Over the decades, there has been much discourse and many, many meetings on the topics of access to health care, the shortage of health care workers, and the lack of adequate information about health and health care. Philanthropies have created and launched multiple programs to help eradicate poverty and disease; to help educate generations of world citizens; to help train doctors and nurses; to increase world literacy. Papers and reports written. Speeches and testimony given. There are just too few hands-on healthcare workers to provide essential health interventions, and reports conclude that this shortage requires adopting a global approach to health worker human resources.[1-12]

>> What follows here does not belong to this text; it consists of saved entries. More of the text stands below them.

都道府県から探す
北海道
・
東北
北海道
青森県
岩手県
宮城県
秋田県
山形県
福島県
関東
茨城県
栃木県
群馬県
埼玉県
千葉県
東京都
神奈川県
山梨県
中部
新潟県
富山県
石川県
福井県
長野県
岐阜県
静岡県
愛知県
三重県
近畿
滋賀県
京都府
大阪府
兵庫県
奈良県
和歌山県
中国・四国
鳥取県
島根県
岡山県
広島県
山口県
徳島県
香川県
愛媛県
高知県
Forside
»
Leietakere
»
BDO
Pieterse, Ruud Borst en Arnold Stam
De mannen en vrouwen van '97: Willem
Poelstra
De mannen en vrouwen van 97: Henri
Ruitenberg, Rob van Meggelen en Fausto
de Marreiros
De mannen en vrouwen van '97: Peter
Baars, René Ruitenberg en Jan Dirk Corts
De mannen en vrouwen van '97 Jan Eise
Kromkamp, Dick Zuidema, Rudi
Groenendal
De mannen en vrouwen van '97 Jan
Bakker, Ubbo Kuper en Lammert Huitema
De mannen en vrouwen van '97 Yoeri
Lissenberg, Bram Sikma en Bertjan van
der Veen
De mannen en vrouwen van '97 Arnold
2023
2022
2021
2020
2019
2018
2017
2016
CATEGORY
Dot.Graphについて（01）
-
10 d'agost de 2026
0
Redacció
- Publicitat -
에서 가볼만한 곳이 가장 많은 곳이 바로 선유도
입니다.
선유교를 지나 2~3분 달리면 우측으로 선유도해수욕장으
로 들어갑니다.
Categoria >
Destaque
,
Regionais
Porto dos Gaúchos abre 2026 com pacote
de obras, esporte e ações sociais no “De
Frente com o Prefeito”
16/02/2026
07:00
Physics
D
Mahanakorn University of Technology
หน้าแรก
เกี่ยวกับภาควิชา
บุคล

The United Nations’ (UN) Millennium Development Goals (MDG) to promote poverty reduction, education, maternal health, gender equality, and aim at combating child mortality, AIDS and other diseases represent one global partnership. The World Health Organization (WHO) devotes resources to the topic of the ongoing and growing shortage of health care workers as it relates to global health noting that prevention and treatment of disease and advances in health care cannot reach those in need. In the U.S., several reports discuss the current and future demand for health workers (including primary care physicians, nurses, providers, and public health workers) and conclude that we too face a critical national shortage driven by such factors as U.S. population growth, increased need for health care, the aging population, an aging and retiring workforce. The general consensus is that demands will outstrip the supply.